2. Cookie configuration and application
Basic syntax: setcookie("cookie", "cookievalue", time()+3600, "/forum", ".xxx.com", 1);
Name Value Validity time, milliseconds Path Save domain Whether to use https
Accessing and handling cookies
Access basic syntax:
| 代码如下 | 复制代码 |
| echo $mycookie; echo $cookiearray['0']; echo $_COOKIE['mycookie']; (推荐) echo $HTTP_COOKIE_VARS['mycookie']; |
|
Delete cookies
Remove basic syntax:
| The code is as follows | Copy code | ||||
setcookie("cookie",""); (Overwrite the original value with an empty cookie)
|
|||||
Example:
| The code is as follows | Copy code | ||||
setcookie("us", $_POST['user']); setcookie("pwd", $_POST['password']);
echo "User:".$_COOKIE['us']." ?> |
|||||
| The code is as follows | Copy code |
| session_start(); //Initialization, must be placed in the file header. $_SESSION['name'] = value; //Configure session. echo $_SESSION['name']; //Use session. isset($_SESSION['name']); //Judge. unset($_SESSION['name']); //Delete. session_destroy(); //Destroy all sessions. | |
Give some examples to introduce the difference between session and cookie
<一>:session
Start session:
session_start();
PS: This function needs to be placed at the front of the file. There should be no output in front of it. It is best to write it at the top (without leading spaces).
Set session:
$_SESSION['name']='value';
PS: When using it, directly use the $_SESSION[] method to set the value, where the "[ ]" part is the name of the session, and "=" is followed by the value.
Read session:
echo $_SESSION['name'];
PS: Whether setting session or reading session, you must first open the session (using session_start ()).
Destroy session:
1. Close the browser and automatically destroy.
2. Give $ _Session [] = ''; clear.
<二>:cookie
Set cookies:
bool setcookie(string name[,string value[,int expire[,string path[,string domain[,bool secure[,bool httponly]]]]])

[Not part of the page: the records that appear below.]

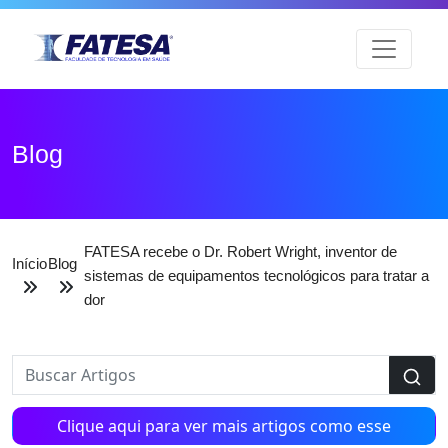
Blog
FATESA recebe o Dr. Robert Wright, inventor de
Início
Blog
sistemas de equipamentos tecnológicos para tratar a
dor
Clique aqui para ver mais artigos como esse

name: cookie variable name
expire: The time when the validity period ends,
Path: Valid directory,
domain: valid domain name, unique top-level domain
secure: If the value is 1, the cookie can only be valid on https connections. If it is the default value 0, both http and https are available.
For example:
setcookie('username','hello',time()+3600);
setcookie("username",'hello',time()+3600,"/~rasmus/",".paea.cn",1);
PS: Output data operation cannot occur before setcookie, otherwise an error similar to session_start() will occur.
Read cookie:
echo $_COOKIE['username'].'||';
echo $HTTP_COOKIE_VARS["username"];
PS: Two output methods.
Destroy cookies:
Set a time in the past to log out cookies
setcookie('username','hello',time()-3600);
PS: Output data operation cannot occur before setcookie, otherwise an error similar to session_start() will occur.
To summarize
Function:
Both sessions and cookies are used to temporarily record user data.
Difference:
1. SESSION is stored on the server side and cannot be modified by the user, which is relatively safe. COOKIE is stored on the client side and can be modified by the user, which is unsafe.
2.Session will be saved on the server for a certain period of time and will occupy server resources. Cookies are stored in the Temp directory under the user's windows.
3. The limit of a single cookie on the client is 4k
4. Use $_SESSION[] for session traversal and $_COOKIE[] for cookie traversal
5. The session cannot be used after disabling cookies
6. When using session, you must add session_start() and there must be no output in front.